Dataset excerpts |
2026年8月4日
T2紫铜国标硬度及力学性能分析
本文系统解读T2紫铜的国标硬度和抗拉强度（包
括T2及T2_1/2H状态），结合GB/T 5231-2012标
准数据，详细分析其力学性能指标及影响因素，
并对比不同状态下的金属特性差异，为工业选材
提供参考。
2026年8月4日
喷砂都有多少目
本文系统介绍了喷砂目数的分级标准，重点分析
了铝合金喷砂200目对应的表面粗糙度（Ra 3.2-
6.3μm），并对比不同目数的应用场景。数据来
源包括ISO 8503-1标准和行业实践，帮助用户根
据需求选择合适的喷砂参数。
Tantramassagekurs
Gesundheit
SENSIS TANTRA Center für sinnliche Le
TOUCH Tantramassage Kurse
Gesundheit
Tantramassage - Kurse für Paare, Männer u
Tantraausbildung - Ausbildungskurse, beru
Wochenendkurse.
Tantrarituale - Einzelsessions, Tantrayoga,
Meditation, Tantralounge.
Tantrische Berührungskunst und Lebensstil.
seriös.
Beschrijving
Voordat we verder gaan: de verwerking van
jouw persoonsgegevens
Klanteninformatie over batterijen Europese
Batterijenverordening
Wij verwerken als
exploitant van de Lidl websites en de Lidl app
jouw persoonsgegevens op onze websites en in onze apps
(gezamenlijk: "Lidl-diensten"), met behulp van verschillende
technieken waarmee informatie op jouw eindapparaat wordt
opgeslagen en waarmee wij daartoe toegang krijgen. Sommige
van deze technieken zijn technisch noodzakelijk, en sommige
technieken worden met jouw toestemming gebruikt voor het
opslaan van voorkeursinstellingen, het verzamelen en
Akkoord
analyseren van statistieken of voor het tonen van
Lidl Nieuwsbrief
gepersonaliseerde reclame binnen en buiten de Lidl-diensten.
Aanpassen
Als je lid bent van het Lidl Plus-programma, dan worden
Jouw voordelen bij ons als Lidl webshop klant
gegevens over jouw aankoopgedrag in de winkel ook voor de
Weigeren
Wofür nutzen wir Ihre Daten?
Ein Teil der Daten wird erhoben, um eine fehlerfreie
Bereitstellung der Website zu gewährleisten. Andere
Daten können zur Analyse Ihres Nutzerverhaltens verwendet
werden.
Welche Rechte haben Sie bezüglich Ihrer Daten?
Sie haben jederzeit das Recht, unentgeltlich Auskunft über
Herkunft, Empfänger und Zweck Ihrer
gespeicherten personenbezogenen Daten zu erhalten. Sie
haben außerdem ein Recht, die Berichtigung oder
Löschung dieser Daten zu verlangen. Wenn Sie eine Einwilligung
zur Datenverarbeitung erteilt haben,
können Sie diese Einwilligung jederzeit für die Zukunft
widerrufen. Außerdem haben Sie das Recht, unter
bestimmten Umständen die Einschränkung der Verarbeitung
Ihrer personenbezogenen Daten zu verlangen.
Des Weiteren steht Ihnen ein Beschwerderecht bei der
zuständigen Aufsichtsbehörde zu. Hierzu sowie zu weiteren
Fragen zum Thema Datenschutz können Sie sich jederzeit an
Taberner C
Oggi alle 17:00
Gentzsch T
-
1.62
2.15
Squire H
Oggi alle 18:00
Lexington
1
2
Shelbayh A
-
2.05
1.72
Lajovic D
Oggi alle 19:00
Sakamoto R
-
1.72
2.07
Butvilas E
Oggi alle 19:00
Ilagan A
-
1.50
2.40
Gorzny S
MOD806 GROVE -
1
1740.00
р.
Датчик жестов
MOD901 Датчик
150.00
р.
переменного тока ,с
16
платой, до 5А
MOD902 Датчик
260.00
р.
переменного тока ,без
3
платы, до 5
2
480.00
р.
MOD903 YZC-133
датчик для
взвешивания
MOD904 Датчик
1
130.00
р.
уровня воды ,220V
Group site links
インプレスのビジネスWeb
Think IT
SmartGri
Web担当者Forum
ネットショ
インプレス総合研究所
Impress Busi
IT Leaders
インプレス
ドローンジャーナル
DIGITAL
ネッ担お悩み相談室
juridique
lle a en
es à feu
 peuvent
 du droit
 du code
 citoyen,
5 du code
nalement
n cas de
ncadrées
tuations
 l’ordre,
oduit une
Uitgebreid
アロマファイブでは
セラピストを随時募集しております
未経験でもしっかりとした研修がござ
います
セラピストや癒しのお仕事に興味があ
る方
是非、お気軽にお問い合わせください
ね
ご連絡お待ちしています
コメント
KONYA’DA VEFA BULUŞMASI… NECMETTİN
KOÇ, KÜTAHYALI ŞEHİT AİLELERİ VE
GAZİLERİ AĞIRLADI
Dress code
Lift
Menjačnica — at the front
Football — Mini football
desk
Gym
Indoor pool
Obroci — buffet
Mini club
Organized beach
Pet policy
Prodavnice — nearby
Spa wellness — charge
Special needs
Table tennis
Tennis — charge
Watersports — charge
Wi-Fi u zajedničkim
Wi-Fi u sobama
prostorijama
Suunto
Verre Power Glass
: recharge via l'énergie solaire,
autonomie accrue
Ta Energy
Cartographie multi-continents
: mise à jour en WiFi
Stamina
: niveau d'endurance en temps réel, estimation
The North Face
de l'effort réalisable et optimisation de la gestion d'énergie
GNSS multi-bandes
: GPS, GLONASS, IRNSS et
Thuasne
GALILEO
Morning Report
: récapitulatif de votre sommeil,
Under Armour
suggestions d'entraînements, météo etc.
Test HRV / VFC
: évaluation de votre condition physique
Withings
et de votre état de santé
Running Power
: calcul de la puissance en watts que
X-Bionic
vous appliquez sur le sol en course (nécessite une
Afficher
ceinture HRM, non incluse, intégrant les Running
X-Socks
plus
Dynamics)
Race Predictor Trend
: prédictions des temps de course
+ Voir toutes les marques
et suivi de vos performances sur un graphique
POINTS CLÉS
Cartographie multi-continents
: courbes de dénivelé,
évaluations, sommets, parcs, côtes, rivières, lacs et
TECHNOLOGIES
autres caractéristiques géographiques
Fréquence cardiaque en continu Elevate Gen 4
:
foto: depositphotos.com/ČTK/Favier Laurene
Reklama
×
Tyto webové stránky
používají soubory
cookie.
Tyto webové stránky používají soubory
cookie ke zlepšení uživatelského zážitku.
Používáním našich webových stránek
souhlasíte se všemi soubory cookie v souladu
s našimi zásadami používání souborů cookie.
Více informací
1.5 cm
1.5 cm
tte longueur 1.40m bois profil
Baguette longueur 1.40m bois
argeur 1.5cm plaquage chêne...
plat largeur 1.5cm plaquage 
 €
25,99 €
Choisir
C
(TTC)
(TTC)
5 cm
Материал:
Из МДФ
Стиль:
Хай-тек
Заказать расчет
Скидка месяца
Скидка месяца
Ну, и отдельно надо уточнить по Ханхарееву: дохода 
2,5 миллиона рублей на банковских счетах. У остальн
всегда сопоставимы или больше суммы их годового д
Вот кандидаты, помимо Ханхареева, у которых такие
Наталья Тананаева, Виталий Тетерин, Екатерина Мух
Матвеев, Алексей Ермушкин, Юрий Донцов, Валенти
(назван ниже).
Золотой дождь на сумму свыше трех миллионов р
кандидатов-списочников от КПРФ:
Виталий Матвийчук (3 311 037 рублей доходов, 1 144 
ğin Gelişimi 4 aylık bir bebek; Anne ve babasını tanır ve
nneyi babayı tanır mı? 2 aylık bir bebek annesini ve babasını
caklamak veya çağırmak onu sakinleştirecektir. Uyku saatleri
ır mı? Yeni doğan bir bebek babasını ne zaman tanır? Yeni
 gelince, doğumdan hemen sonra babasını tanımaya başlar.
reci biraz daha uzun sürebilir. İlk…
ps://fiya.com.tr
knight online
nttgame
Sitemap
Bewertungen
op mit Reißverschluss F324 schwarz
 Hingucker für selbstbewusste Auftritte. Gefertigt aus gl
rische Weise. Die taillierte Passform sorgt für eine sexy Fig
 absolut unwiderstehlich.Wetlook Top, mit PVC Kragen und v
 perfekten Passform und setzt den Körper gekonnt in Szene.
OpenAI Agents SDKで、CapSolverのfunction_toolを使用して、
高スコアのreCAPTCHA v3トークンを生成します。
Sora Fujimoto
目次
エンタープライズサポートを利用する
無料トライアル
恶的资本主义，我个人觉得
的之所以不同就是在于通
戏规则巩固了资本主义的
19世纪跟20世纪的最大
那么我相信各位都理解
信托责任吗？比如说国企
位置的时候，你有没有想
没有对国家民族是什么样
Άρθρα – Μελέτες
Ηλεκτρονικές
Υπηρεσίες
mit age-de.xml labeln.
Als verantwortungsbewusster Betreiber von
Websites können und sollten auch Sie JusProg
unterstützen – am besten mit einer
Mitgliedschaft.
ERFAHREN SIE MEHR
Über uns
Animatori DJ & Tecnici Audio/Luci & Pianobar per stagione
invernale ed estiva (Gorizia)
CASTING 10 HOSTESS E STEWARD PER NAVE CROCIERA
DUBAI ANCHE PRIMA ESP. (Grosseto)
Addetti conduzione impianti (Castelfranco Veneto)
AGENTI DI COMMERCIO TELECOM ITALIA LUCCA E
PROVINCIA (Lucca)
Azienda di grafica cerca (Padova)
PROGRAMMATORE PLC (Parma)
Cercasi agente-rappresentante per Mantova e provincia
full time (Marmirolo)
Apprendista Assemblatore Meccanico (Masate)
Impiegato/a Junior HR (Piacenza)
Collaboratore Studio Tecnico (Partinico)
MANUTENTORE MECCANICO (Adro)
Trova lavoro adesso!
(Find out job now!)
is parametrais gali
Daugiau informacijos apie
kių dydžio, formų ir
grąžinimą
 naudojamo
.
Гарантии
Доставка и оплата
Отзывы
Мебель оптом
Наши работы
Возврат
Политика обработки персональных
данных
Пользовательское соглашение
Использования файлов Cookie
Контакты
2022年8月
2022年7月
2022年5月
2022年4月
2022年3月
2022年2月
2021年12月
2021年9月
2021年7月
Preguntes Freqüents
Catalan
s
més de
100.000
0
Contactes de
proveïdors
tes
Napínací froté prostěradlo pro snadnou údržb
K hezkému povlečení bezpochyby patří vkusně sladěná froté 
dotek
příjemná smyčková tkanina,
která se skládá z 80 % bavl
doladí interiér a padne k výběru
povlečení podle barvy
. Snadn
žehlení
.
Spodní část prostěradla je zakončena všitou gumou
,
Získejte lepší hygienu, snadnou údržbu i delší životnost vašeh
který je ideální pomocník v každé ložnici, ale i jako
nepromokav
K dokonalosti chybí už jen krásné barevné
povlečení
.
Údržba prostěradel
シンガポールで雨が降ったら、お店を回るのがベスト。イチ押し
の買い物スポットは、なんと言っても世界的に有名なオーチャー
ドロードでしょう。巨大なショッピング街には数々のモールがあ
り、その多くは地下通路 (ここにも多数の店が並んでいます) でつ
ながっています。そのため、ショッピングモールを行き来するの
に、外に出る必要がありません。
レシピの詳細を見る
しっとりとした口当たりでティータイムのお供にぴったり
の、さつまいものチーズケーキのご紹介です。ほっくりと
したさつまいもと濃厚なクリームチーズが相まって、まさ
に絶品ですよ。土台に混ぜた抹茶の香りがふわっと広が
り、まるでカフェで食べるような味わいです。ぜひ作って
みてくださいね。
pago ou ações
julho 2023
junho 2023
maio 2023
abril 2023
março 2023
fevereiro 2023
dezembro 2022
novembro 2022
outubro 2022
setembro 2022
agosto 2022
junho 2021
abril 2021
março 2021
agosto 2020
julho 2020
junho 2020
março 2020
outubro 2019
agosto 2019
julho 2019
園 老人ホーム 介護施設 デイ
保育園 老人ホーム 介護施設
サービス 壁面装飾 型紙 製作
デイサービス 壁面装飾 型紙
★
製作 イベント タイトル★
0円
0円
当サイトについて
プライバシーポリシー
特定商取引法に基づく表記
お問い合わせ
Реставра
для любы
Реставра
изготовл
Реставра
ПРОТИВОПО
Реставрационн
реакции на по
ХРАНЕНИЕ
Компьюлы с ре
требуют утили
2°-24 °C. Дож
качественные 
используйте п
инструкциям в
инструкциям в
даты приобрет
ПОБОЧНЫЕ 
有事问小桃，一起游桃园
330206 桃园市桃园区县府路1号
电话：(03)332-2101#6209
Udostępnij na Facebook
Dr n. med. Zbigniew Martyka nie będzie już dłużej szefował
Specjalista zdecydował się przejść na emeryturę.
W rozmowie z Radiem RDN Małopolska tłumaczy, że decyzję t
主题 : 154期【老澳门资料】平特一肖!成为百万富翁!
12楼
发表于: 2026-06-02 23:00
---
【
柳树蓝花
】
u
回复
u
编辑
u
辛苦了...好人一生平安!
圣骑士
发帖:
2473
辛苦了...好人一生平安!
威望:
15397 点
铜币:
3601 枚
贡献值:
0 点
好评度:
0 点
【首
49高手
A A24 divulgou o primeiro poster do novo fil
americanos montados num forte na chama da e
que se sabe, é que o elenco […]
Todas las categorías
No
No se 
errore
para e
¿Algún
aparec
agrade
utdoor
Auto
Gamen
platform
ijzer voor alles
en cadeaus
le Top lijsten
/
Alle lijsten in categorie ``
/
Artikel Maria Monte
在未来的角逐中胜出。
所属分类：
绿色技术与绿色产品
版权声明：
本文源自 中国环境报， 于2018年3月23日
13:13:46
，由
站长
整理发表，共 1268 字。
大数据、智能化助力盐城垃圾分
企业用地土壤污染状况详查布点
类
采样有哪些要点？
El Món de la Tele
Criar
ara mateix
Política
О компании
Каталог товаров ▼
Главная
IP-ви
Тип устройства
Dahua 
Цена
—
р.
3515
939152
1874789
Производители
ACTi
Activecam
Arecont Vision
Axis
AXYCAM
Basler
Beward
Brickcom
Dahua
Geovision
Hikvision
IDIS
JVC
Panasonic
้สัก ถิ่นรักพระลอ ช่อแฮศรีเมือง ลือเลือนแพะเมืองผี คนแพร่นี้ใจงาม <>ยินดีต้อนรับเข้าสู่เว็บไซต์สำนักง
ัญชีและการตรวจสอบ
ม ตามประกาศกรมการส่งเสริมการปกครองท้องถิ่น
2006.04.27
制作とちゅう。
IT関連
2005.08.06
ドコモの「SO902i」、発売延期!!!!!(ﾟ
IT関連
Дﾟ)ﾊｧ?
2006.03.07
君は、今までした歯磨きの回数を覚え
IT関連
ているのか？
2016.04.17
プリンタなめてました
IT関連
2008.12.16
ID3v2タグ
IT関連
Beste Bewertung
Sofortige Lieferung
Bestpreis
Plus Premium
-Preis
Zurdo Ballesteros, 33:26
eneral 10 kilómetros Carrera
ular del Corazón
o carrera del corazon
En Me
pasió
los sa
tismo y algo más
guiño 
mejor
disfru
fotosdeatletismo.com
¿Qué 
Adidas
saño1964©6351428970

WHAT TO PRODUCE | Reproduce, exactly as they stand in the data above, the lines from the one that holds "Матвеев, Алексей Ермушкин, Юрий" to the one that holds "caklamak veya çağırmak", inclusive.

FINISHED EXERCISE |
Матвеев, Алексей Ермушкин, Юрий Донцов, Валенти
(назван ниже).
Золотой дождь на сумму свыше трех миллионов р
кандидатов-списочников от КПРФ:
Виталий Матвийчук (3 311 037 рублей доходов, 1 144 
ğin Gelişimi 4 aylık bir bebek; Anne ve babasını tanır ve
nneyi babayı tanır mı? 2 aylık bir bebek annesini ve babasını
caklamak veya çağırmak onu sakinleştirecektir. Uyku saatleri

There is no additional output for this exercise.